─── Provided material
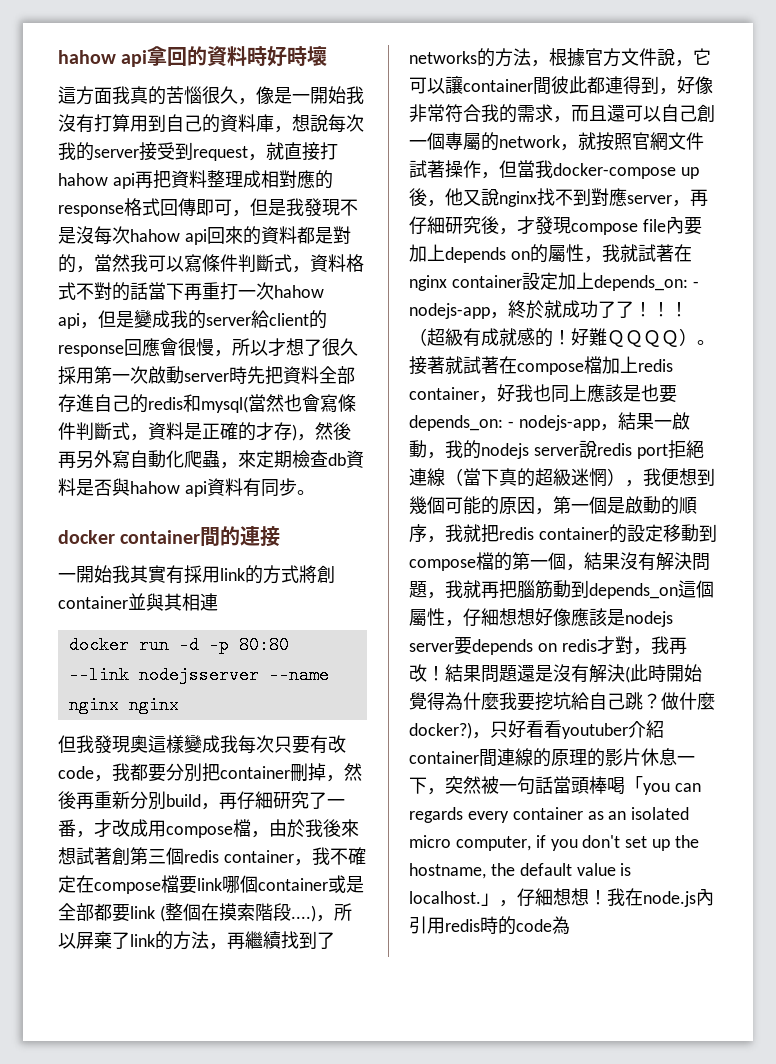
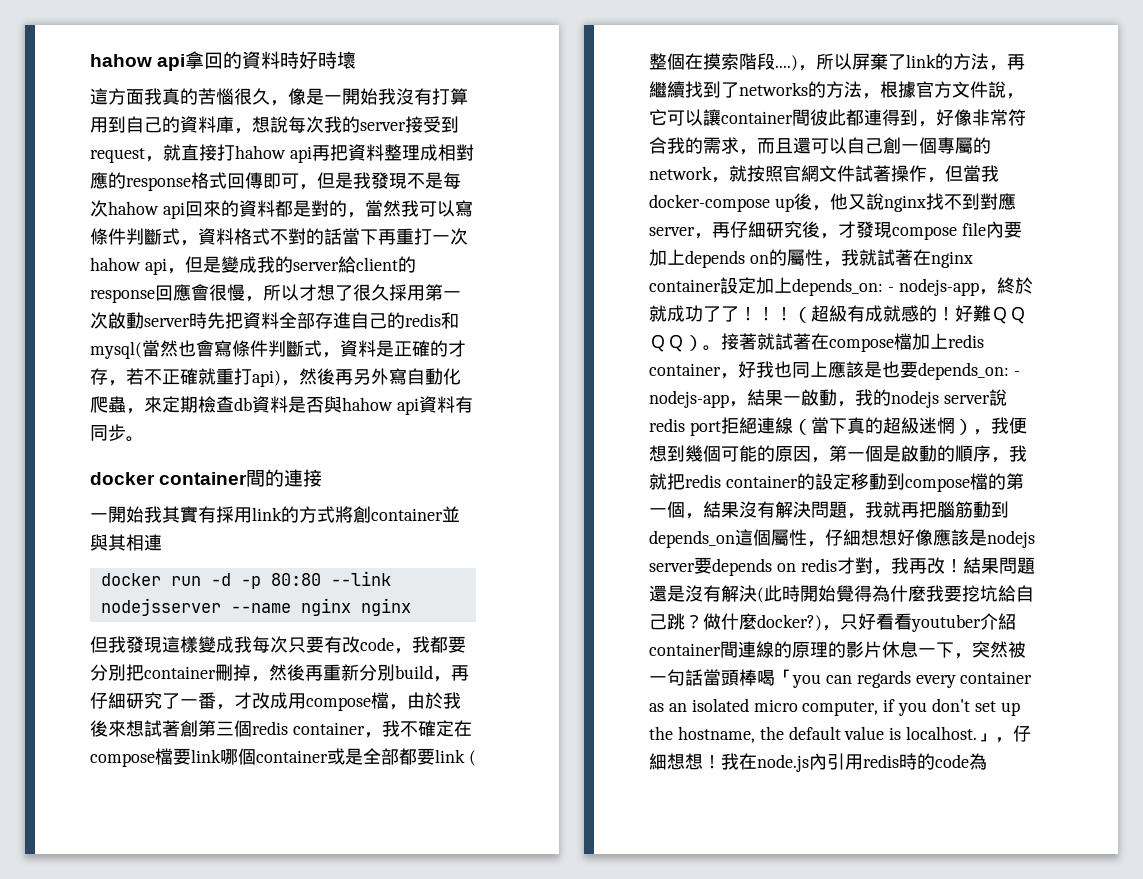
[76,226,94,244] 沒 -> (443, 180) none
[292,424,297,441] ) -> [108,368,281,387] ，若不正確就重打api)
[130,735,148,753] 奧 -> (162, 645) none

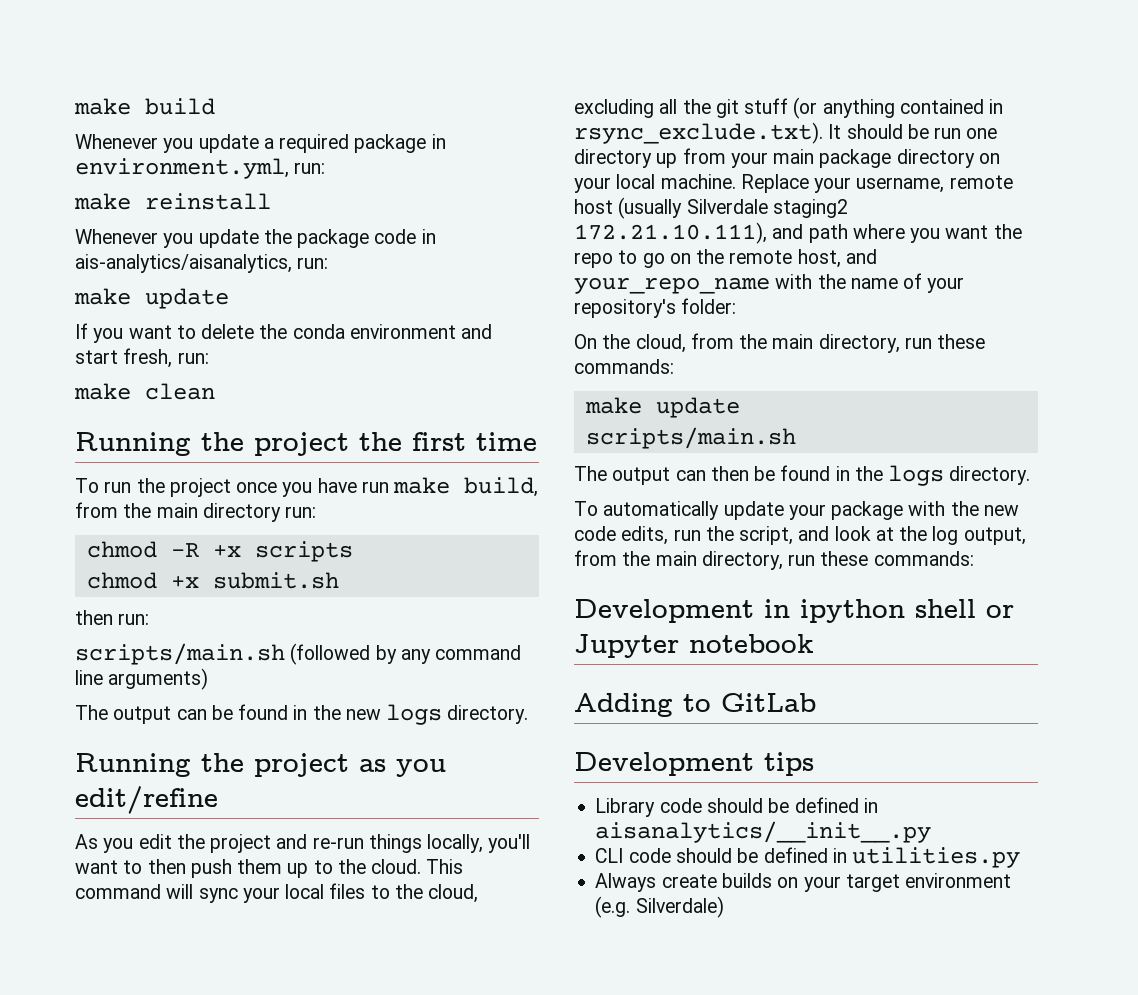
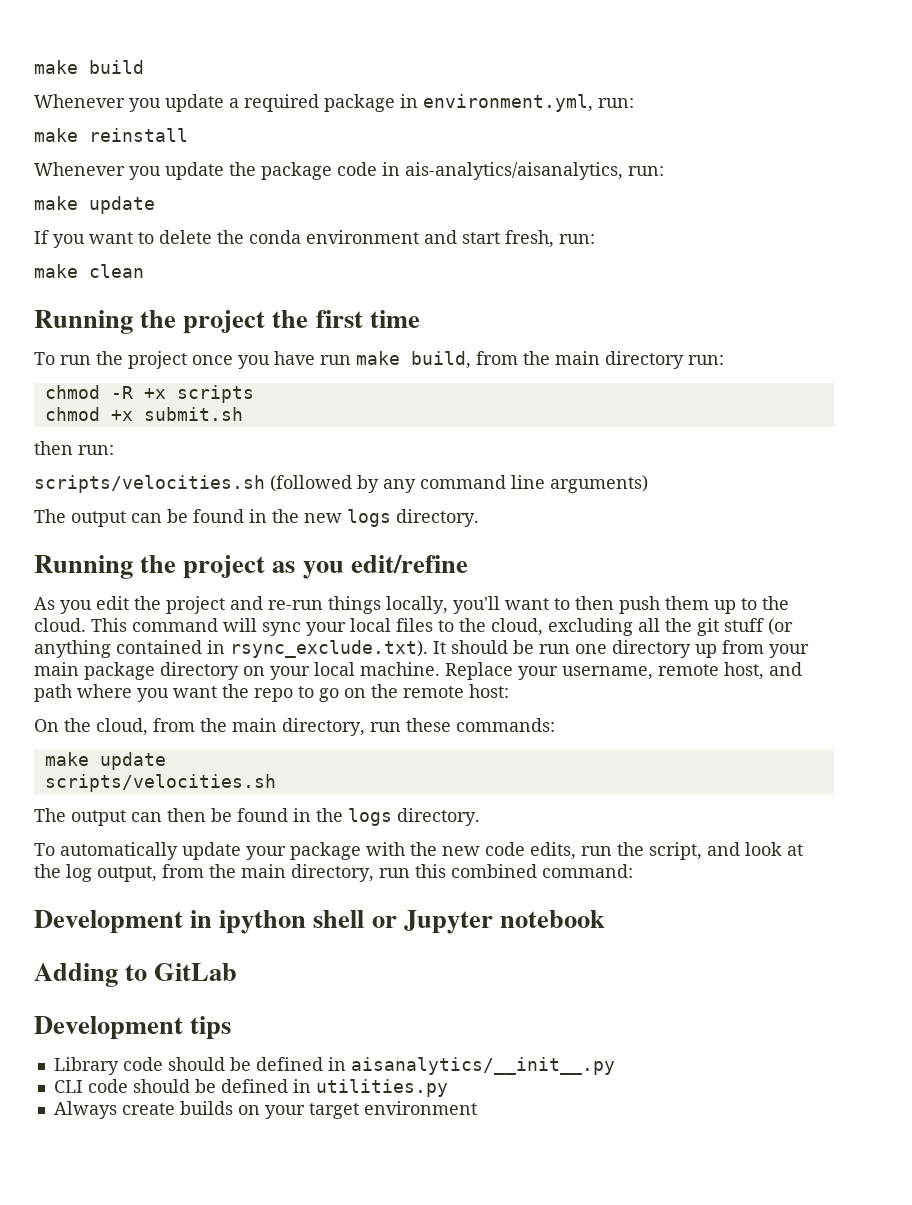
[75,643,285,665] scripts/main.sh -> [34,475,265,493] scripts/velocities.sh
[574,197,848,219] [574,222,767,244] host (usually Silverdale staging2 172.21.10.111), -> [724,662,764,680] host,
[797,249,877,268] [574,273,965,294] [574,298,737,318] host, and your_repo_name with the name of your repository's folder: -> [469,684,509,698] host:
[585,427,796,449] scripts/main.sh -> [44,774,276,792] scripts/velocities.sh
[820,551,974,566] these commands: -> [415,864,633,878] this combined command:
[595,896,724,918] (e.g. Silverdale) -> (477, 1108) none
──────
─── Provided material
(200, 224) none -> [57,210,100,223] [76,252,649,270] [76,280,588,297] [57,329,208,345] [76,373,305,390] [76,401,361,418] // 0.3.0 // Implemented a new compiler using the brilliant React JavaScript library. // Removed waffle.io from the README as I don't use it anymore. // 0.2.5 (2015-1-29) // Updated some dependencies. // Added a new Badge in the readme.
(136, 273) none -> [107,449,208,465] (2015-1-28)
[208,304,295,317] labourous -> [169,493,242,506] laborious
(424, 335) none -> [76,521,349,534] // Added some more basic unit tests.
──────
Required work -> Look back at the data above, then output exactly the lines from the line holding "[76,226,94,244] 沒 -> (443, 180) none" up to and including the line holding "[595,896,724,918] (e.g. Silverdale)". Leave out the pictures.

Result of the exercise ->
[76,226,94,244] 沒 -> (443, 180) none
[292,424,297,441] ) -> [108,368,281,387] ，若不正確就重打api)
[130,735,148,753] 奧 -> (162, 645) none

[75,643,285,665] scripts/main.sh -> [34,475,265,493] scripts/velocities.sh
[574,197,848,219] [574,222,767,244] host (usually Silverdale staging2 172.21.10.111), -> [724,662,764,680] host,
[797,249,877,268] [574,273,965,294] [574,298,737,318] host, and your_repo_name with the name of your repository's folder: -> [469,684,509,698] host:
[585,427,796,449] scripts/main.sh -> [44,774,276,792] scripts/velocities.sh
[820,551,974,566] these commands: -> [415,864,633,878] this combined command:
[595,896,724,918] (e.g. Silverdale) -> (477, 1108) none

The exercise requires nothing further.